#### WRITTEN EXERCISE
Rewrite all of the records, putting "Write out" in place of "Transcribe" each time it occurs and leaving everything else unchanged.

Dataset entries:
====

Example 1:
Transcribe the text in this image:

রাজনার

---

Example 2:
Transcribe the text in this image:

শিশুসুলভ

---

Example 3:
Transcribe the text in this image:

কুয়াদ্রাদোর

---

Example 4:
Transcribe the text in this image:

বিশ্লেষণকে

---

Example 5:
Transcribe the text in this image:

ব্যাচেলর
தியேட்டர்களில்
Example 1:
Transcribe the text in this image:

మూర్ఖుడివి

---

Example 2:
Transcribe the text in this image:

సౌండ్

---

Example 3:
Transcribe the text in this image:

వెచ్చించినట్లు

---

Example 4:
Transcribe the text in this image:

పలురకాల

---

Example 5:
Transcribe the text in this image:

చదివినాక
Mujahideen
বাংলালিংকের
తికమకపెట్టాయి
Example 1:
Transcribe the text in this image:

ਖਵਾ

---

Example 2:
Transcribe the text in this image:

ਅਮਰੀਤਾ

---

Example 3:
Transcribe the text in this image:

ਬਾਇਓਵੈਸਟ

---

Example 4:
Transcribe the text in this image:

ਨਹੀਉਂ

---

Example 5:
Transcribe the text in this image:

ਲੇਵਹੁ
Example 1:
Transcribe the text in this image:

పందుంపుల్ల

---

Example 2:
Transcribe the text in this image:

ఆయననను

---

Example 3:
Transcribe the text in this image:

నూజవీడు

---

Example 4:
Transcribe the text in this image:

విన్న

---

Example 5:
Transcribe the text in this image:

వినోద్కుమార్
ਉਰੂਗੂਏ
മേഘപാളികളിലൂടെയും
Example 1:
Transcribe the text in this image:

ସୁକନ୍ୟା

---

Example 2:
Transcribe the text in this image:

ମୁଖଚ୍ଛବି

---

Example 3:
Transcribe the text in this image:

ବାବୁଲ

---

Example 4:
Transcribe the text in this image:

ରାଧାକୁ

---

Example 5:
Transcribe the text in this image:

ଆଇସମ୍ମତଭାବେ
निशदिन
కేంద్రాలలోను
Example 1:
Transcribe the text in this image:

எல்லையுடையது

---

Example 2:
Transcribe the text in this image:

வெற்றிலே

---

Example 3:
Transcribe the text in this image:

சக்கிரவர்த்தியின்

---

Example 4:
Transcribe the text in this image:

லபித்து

====

#### RESPONSE
Example 1:
Write out the text in this image:

রাজনার

---

Example 2:
Write out the text in this image:

শিশুসুলভ

---

Example 3:
Write out the text in this image:

কুয়াদ্রাদোর

---

Example 4:
Write out the text in this image:

বিশ্লেষণকে

---

Example 5:
Write out the text in this image:

ব্যাচেলর
தியேட்டர்களில்
Example 1:
Write out the text in this image:

మూర్ఖుడివి

---

Example 2:
Write out the text in this image:

సౌండ్

---

Example 3:
Write out the text in this image:

వెచ్చించినట్లు

---

Example 4:
Write out the text in this image:

పలురకాల

---

Example 5:
Write out the text in this image:

చదివినాక
Mujahideen
বাংলালিংকের
తికమకపెట్టాయి
Example 1:
Write out the text in this image:

ਖਵਾ

---

Example 2:
Write out the text in this image:

ਅਮਰੀਤਾ

---

Example 3:
Write out the text in this image:

ਬਾਇਓਵੈਸਟ

---

Example 4:
Write out the text in this image:

ਨਹੀਉਂ

---

Example 5:
Write out the text in this image:

ਲੇਵਹੁ
Example 1:
Write out the text in this image:

పందుంపుల్ల

---

Example 2:
Write out the text in this image:

ఆయననను

---

Example 3:
Write out the text in this image:

నూజవీడు

---

Example 4:
Write out the text in this image:

విన్న

---

Example 5:
Write out the text in this image:

వినోద్కుమార్
ਉਰੂਗੂਏ
മേഘപാളികളിലൂടെയും
Example 1:
Write out the text in this image:

ସୁକନ୍ୟା

---

Example 2:
Write out the text in this image:

ମୁଖଚ୍ଛବି

---

Example 3:
Write out the text in this image:

ବାବୁଲ

---

Example 4:
Write out the text in this image:

ରାଧାକୁ

---

Example 5:
Write out the text in this image:

ଆଇସମ୍ମତଭାବେ
निशदिन
కేంద్రాలలోను
Example 1:
Write out the text in this image:

எல்லையுடையது

---

Example 2:
Write out the text in this image:

வெற்றிலே

---

Example 3:
Write out the text in this image:

சக்கிரவர்த்தியின்

---

Example 4:
Write out the text in this image:

லபித்து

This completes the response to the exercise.